By Attorneys Robert L. Reeves and Elsie Hui Arias
As previously discussed in our column, immigrant workers can move (or “port”) to a new employer during the adjustment of status process under the American Competitiveness in the 21st Century Act (“AC21”) which Congress passed in October 2000. However, the practical application of this law continues to be interpreted by the U.S. Citizenship and Immigration Services (USCIS). Two administrative courts have recently restricted the conditions under which immigrant workers can port to a new employer while preserving their employment-based applications for adjustment of status.
The USCIS recently announced that it is adopting a precedent decision from the Administrative Appeals Office (AAO) that holds that I-140 visa petitions must be approved before an immigrant worker can port to a new employer for a job offer in the “same or similar occupational classification.” While the USCIS states that this new policy conforms to its interpretation of AC21 in a memo issued by William Yates in May 2005, it actually appears that the USCIS is retreating from its more generous application of AC21 portability.
In the May 2005 memorandum the USCIS stated that an immigrant worker could move to a new employer where the immigrant visa and adjustment of status applications had been pending for more than 180 days, even if the immigrant visa had not been approved, where the petition was “otherwise approvable.” If the USCIS could not determine if the immigrant visa petition was approvable based on the initial filing, the USCIS should then issue a request for evidence to which the original employer must respond satisfactorily. The May 2005 memorandum further provided that if the only issue in the immigrant visa petition was the employer’s “ability to pay” the proffered wage, the immigrant visa should still be approved.
Most immigrants obtaining permanent residency through an employer must undergo a three-step process: labor certification, immigrant visa petition (“I-140 visa”), and adjustment of status. The labor certification must be approved by the Department of Labor before filing the immigrant visa petition and adjustment application with the USCIS. To address the former INS’s inordinate delays in processing adjustment applications and provide immigrant workers with job flexibility, Congress passed AC21 to permit these workers to move to a new employer if they had a “valid” immigrant visa petition and their adjustment applications had been pending for at least 180 days.
Prior to the passage of AC21, I-140 visa petitions had to be approved before immigrant workers could file for adjustment. However, when the USCIS began accepting concurrent I-140 visa/adjustment filings in July 2002 and I-140 visas were unadjudicated within 180 days of filing, the question of whether the I-140 visa had to be approved before an immigrant worker could port to a new employer arose as a critical unanswered question. With the recent AAO decision and the USCIS’s announcement of adopting this decision as policy, it is now established that the I-140 visa must be approved before an immigrant worker can change employers.
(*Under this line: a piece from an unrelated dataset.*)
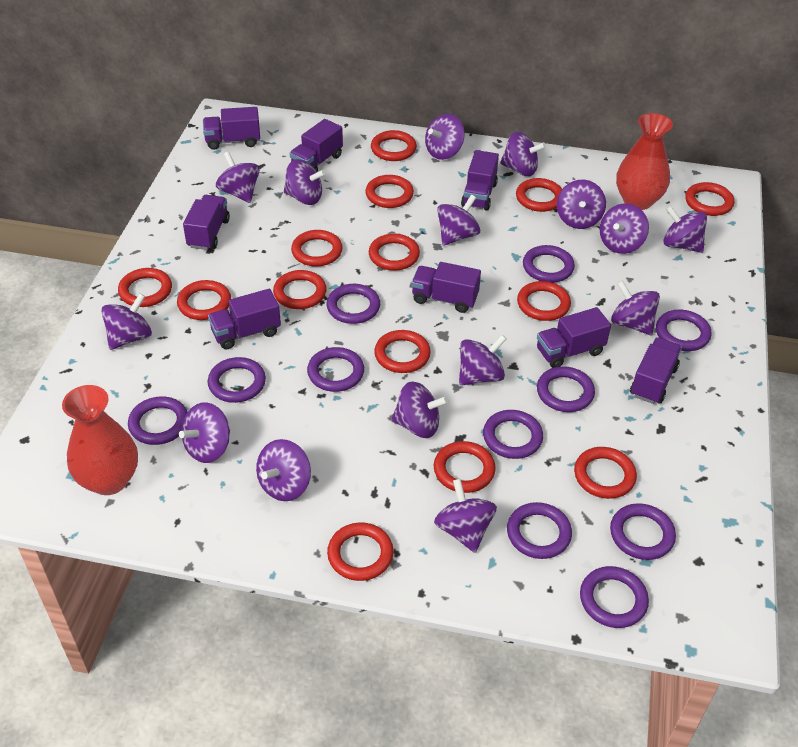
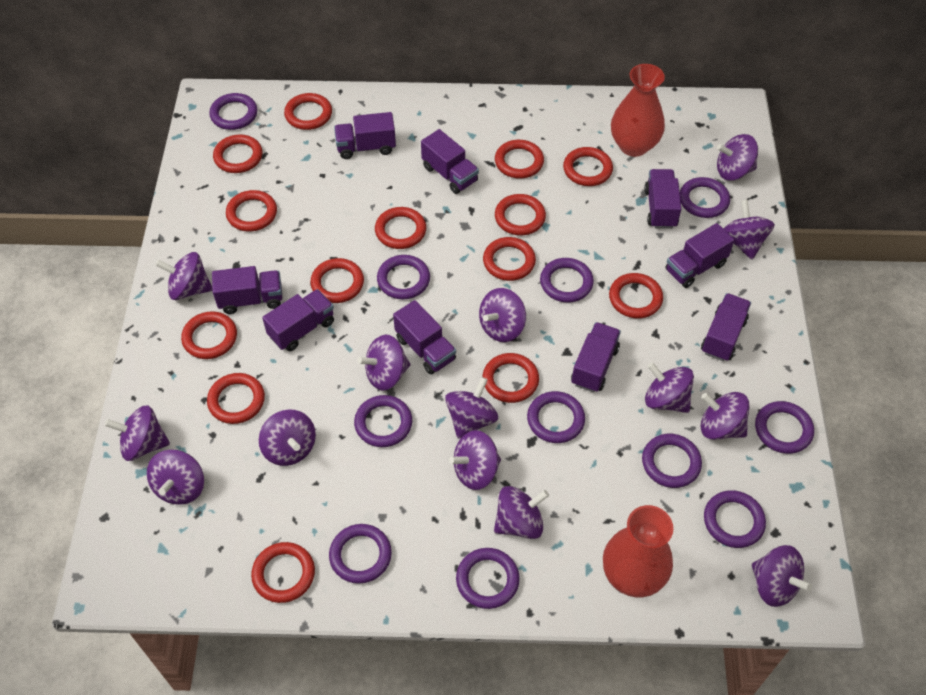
purple spinning top: [101,293,152,350] [179,402,230,463] [216,151,260,203] [256,439,311,501] [284,159,326,205] [391,382,449,438] [425,114,465,160] [434,479,497,553] [437,195,480,246] [459,335,506,386] [500,132,546,176] [557,180,606,229] [600,203,649,254] [611,280,660,335] [663,205,707,253] = 15 -> [105,405,170,461] [147,449,204,505] [156,252,212,300] [259,409,316,466] [358,334,410,391] [445,377,498,439] [449,430,501,490] [479,288,526,342] [494,486,549,539] [645,362,694,413] [701,392,750,440] [717,134,758,181] [724,200,775,259] [752,545,812,607] = 14
purple truck: [183,195,230,250] [203,107,260,150] [208,289,281,349] [290,119,343,171] [411,262,481,313] [461,150,499,211] [537,307,611,368] [630,337,682,404] = 8 -> [212,266,282,314] [262,289,334,351] [334,112,396,159] [393,300,456,375] [421,129,479,194] [571,322,621,392] [644,169,682,229] [665,223,734,288] [701,293,751,361] = 9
The Board of Immigration Appeals (BIA), which primarily hears appeals arising from immigration court proceedings (removal/deportation), also recently issued a related decision on AC21 applicability. In In re Perez Vargas, the BIA held that an immigration judge lacks authority to determine the validity of an immigrant worker’s approved employment-based visa petition for AC21 portability purposes. In this case, the respondent had an approved I-140 visa petition and was attempting to adjust his status in immigration court through a new employer-sponsor. The BIA determined that an immigration judge does not have authority to determine whether an alien respondent can port to a new employer for purposes of adjusting his status because the federal regulations specifically only confer jurisdiction over such matters to the USCIS.
Obtaining employment-based permanent residency has become increasingly more difficult and complex. Employers or individuals seeking assistance with such matters should consult with knowledgeable and experienced immigration attorneys.